Connecticut’s first cat cafe is a step closer to opening in Westville Village center now that the Board of Zoning Appeals granted its owners a special exception Tuesday night.
Mew Haven Cat Cafe owners Michael and Angela Pullo were given that green light after a short public hearing at 200 Orange St., where those in favor of the first-of-its-kind venture for the state and the city showed their support.
The couple gathered approximately 1,000 signatures in support of opening their hybrid coffee shop/cat shelter at 904 Whalley Ave. No one testified in opposition of the cafe.
The Pullos already have a separate takeout coffee shop. Now they will move forward with building out the storefront, which was for many years an optician’s office and formerly a campaign headquarters for Mayor Toni Harp, to add more space for the 12 cats that will call the space home until they are adopted. (Read more about the cat cafe here and here.)
“We’re really excited to help cats get adopted,” Angela Pullo told board members Tuesday. The cats will come from a shelter in North Haven called The Animal Haven, which will handle the adoptions. They’re expected to be on site when the expanded storefront opens sometime in August.
Thea Buxbaum, who represented 904 Whalley owner ArLow LLC, said people love cats and she can envision people relaxing with the cats before and after work. Though she’s allergic to cats, she’s willing to take allergy medications to hang out with the cats, she said.

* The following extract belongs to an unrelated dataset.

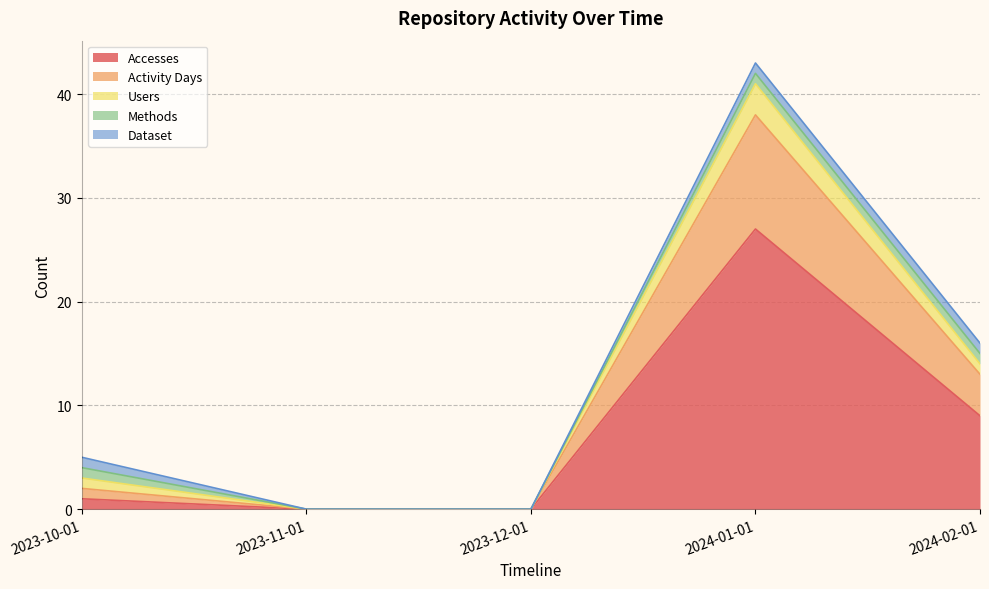

The value of Users at 2024-02-01 is 1. True or false?

True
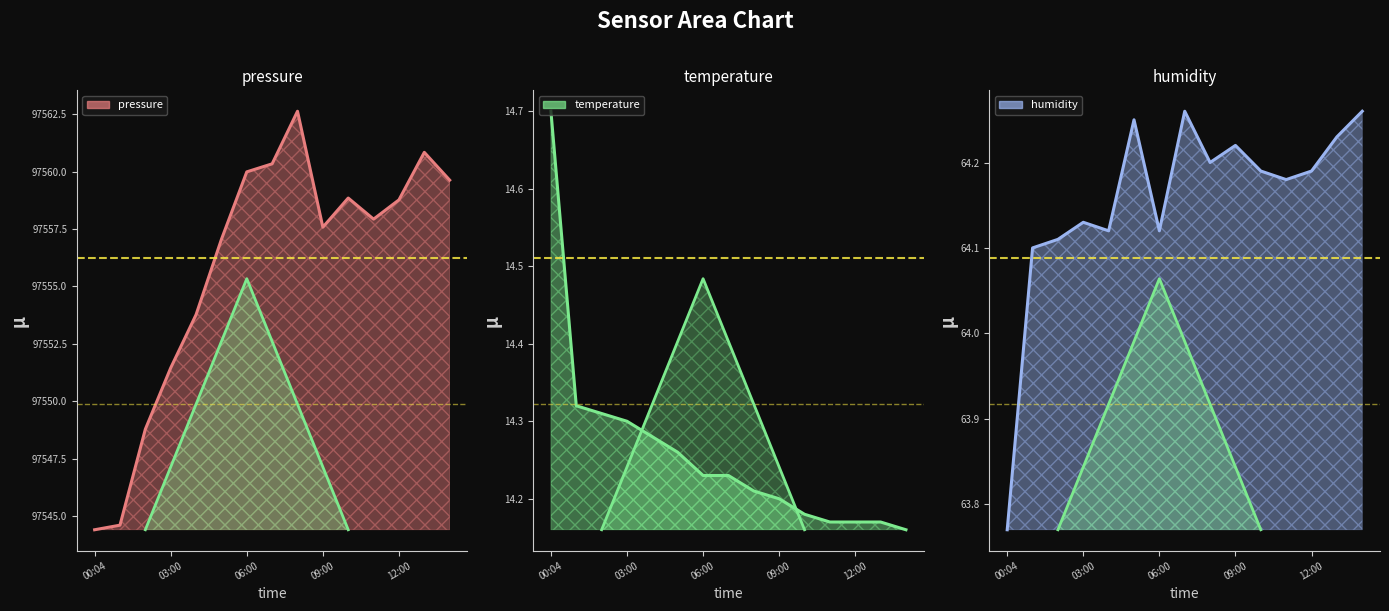

What is the smallest value displayed?

14.2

She said the cat cafe “is one of those creative uses that you would want cities to have and cities to have bragging rights for because it’s just unique enough and quirky enough that it gets people attention.”
Steve Fontana, a city deputy director of economic development, said he’d had the chance to check out a cat cafe in Charleston, S.C. in January. He came away impressed.
“I think this is something that really is spreading across the country,” he said. “What I find really neat about this ... is they said they did a lot of research and when they looked at Connecticut there was only one place they thought this could work. And they decided on New Haven.
“We pride ourselves on doing things first and the best,” he added. “I think that this is a unique idea and I applaud them for embracing New Haven and the shelter in my hometown of North Haven.”
Mew Haven’s request for a special exception to operate was the first test of the new zoning regulations for the Westville Village District, which were created through a two-year project spearheaded by the Westville Renaissance Alliance (WVRA) in collaboration with the Yale Law School Community and Economic Development Clinic. The new zoning rules were designed to attract denser, less car-dependent development.
“The whole neighborhood is excited about this,” Lizzy Donius, of WVRA, said. “We can’t wait for the cats to come.”
Yale Heads To City Plan
The BZA also heard a request from Yale University Tuesday for a special exception for parking requirements for a retail space next door to the new L.L. Bean store on 272-310 Elm St. The board will decide in September whether to grant that request after it receives a recommendation from the City Plan Commission.
Yale needs a special exception because of a modification of the design of the new building in the Broadway shopping district that changed the use for approximately 690 gross square feet of additional space on the second floor. (Read more here.)
The university had previously been granted an exception that allowed it to have zero onsite parking where originally 101 spaces would have been required. Parking requirements have since been amended by the city and the new standard requires 50 spaces. The change of use would require an additional two parking spaces and the university needs relief to provide no additional parking spaces.